[Start of Text provided]

Corporate Governance. The Dodd-Frank Act addresses many investor protection, corporate governance and executive compensation matters that will affect most U.S. publicly traded companies. The Dodd-Frank Act will increase stockholder influence over boards of directors by requiring companies to give stockholders a non-binding vote on executive compensation and so-called “golden parachute” payments, and authorizing the SEC to promulgate rules that would allow stockholders to nominate and solicit voters for their own candidates using a company’s proxy materials. The legislation also directs the Federal Reserve to promulgate rules prohibiting excessive compensation paid to bank holding company executives, regardless of whether the company is publicly traded.
The Bank
General. The Bank is an Indiana-chartered bank, the deposit accounts of which are insured by the FDIC’s Deposit Insurance Fund (“DIF”) to the maximum extent provided under federal law and FDIC regulations. The Bank is also a member of the Federal Reserve System (“member bank”). As an Indiana-chartered, FDIC-insured member bank, the Bank is presently subject to the examination, supervision, reporting and enforcement requirements of the DFI, the chartering authority for Indiana banks, the Federal Reserve, as the primary federal regulator of member banks, and the FDIC, as administrator of the DIF.
Deposit Insurance. As an FDIC-insured institution, the Bank is required to pay deposit insurance premium assessments to the FDIC. The FDIC has adopted a risk-based assessment system whereby FDIC-insured depository institutions pay insurance premiums at rates based on their risk classification. An institution’s risk classification is assigned based on its capital levels and the level of supervisory concern the institution poses to the regulators. Under the regulations of the FDIC, as presently in effect, insurance assessments range from 0.07% to 0.78% of total deposits, depending on an institution’s risk classification, its levels of unsecured debt and secured liabilities, and, in certain cases, its level of brokered deposits.
On November 12, 2009, the FDIC adopted a final rule that required insured depository institutions to prepay on December 30, 2009, their estimated quarterly risk-based assessments for the fourth quarter of 2009 and for all of 2010, 2011, and 2012. On December 31, 2009, the Bank paid the FDIC $10.1 million in prepaid assessments. An institution’s prepaid assessments were calculated based on the institution’s actual September 30, 2009 assessment base, adjusted quarterly by an estimated 5 percent annual growth rate through the end of 2012. The FDIC also used the institution’s total base assessment rate in effect on September 30, 2009, increasing it by an annualized 3 basis points beginning in 2011. The FDIC began to offset prepaid assessments on March 30, 2010, representing payment of the regular quarterly risk-based deposit insurance assessment for the fourth quarter of 2009. Any prepaid assessment not exhausted after collection of the amount due on June 30, 2013, will be returned to the institution.

[End of Text provided]

▸ **Task to complete**
Rewrite the paragraph of the bank regulation text that begins "Deposit Insurance. As an FDIC-insured institution" as a short list, keeping its main facts. The entries that come next have no connection to the text.

[Start of Records]

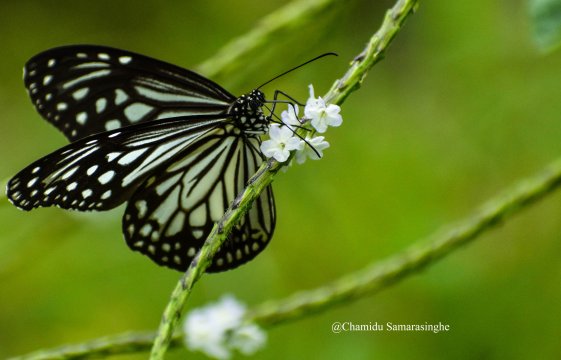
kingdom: Animalia
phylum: Arthropoda
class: Insecta
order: Lepidoptera
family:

[End of Records]

▸ **Expected answer**
- The Bank, being FDIC-insured, must pay deposit insurance premium assessments to the FDIC.
- The FDIC uses a risk-based system, so premium rates depend on an institution's risk classification.
- That classification is based on the institution's capital levels and the degree of supervisory concern it poses to regulators.
- Under current FDIC regulations, assessments range from 0.07% to 0.78% of total deposits.
- The rate depends on risk classification, levels of unsecured debt and secured liabilities, and, in some cases, brokered deposits.